** Task **
Copy the advocacy passage starting at "True, no single" and ending at "without their knowledge.", replacing each "agent" with "representative".

** Document segment **

In terms of truth claims that pertain uniquely to a particular group, how can we trust the advocate for that viewpoint? By ensuring he has some real relationship to that group.

By contrast, the way of the cuck is to make truth claims that he believes represent the lived experience of the Other. When a White college student joins a local Black Lives Matter demonstration, when a local Church lady petitions her congregation to support a Syrian refugee family, when a schoolteacher describes the “cultural genocide” experienced by Indians—they often make truth claims on behalf of their chosen group. But in so doing they are misrepresenting their status. They repeat derivative truths from a position unmoored from reality. They have no vested interest from which to claim on behalf of their chosen principals.

True, no single member of a particular group embodies the complete perspective of his people and so he too can be considered an incomplete agent for them. But there is a groundedness to his identity as a member of that group—he lives their experience to some degree, he can be called out by his fellow group-members, he can be held accountable. That isn’t the case with a cuck. He is a free agent choosing how to represent his chosen principals without that group’s consent and, often, without their knowledge.

This is an immoral way to live one’s life because it represents one’s truth claims as those of a genuine advocate. Every leftie knows something of this concept—they will accuse you of cultural misappropriation the moment you suggest donning Native Indian garb for Hallowe’en, because you are, ostensibly, claiming that group’s lived experience as your own for a selfish purpose. However, purity of purpose does not change a cuck’s status vis-à-vis their chosen group. They are unpaid lawyers peddling cases for clients they have not met. They are knights on missions for maidens whose troth has not been given.

The next time you encounter a friend or co-worker shilling for the Other, don’t just challenge them for being naïve and misguided. Challenge them for their immoral misrepresentation of status. Challenge them for living a lie. Then ask them to find you a real representative of the group for whom they are so passionately shilling so that you can have a real debate.

** Collected data **
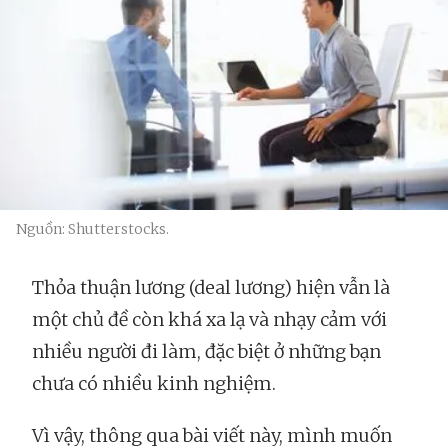
Nguồn: Shutterstocks.
Thỏa thuận lương (deal lương) hiện vẫn là
một chủ đề còn khá xa lạ và nhạy cảm với
nhiều người đi làm, đặc biệt ở những bạn
chưa có nhiều kinh nghiệm.
Vì vậy, thông qua bài viết này, mình muốn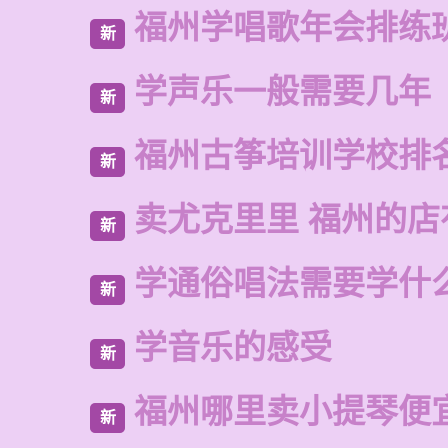
福州学唱歌年会排练
新
学声乐一般需要几年
新
福州古筝培训学校排
新
卖尤克里里 福州的
新
学通俗唱法需要学什
新
学音乐的感受
新
福州哪里卖小提琴便
新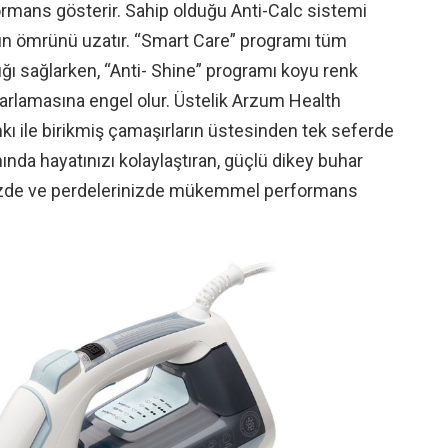
ormans gösterir. Sahip olduğu Anti-Calc sistemi
n ömrünü uzatır. “Smart Care” programı tüm
ğı sağlarken, “Anti- Shine” programı koyu renk
parlamasına engel olur. Üstelik Arzum Health
nkı ile birikmiş çamaşırların üstesinden tek seferde
anında hayatınızı kolaylaştıran, güçlü dikey buhar
rinizde ve perdelerinizde mükemmel performans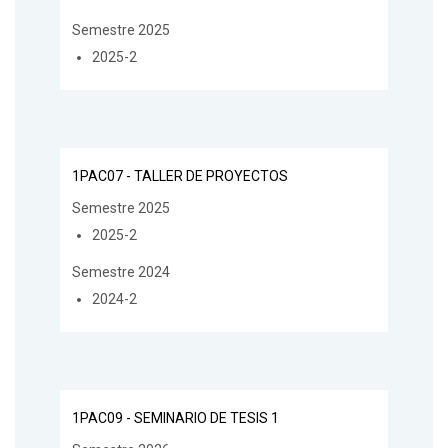
Semestre 2025
2025-2
1PAC07 - TALLER DE PROYECTOS
Semestre 2025
2025-2
Semestre 2024
2024-2
1PAC09 - SEMINARIO DE TESIS 1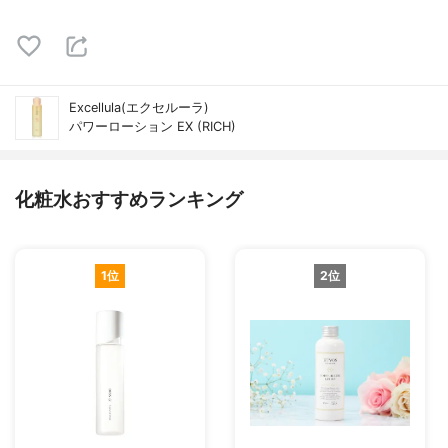
Excellula(エクセルーラ)
パワーローション EX (RICH)
化粧水おすすめランキング
1位
2位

** Exercise answer **
True, no single member of a particular group embodies the complete perspective of his people and so he too can be considered an incomplete representative for them. But there is a groundedness to his identity as a member of that group—he lives their experience to some degree, he can be called out by his fellow group-members, he can be held accountable. That isn’t the case with a cuck. He is a free representative choosing how to represent his chosen principals without that group’s consent and, often, without their knowledge.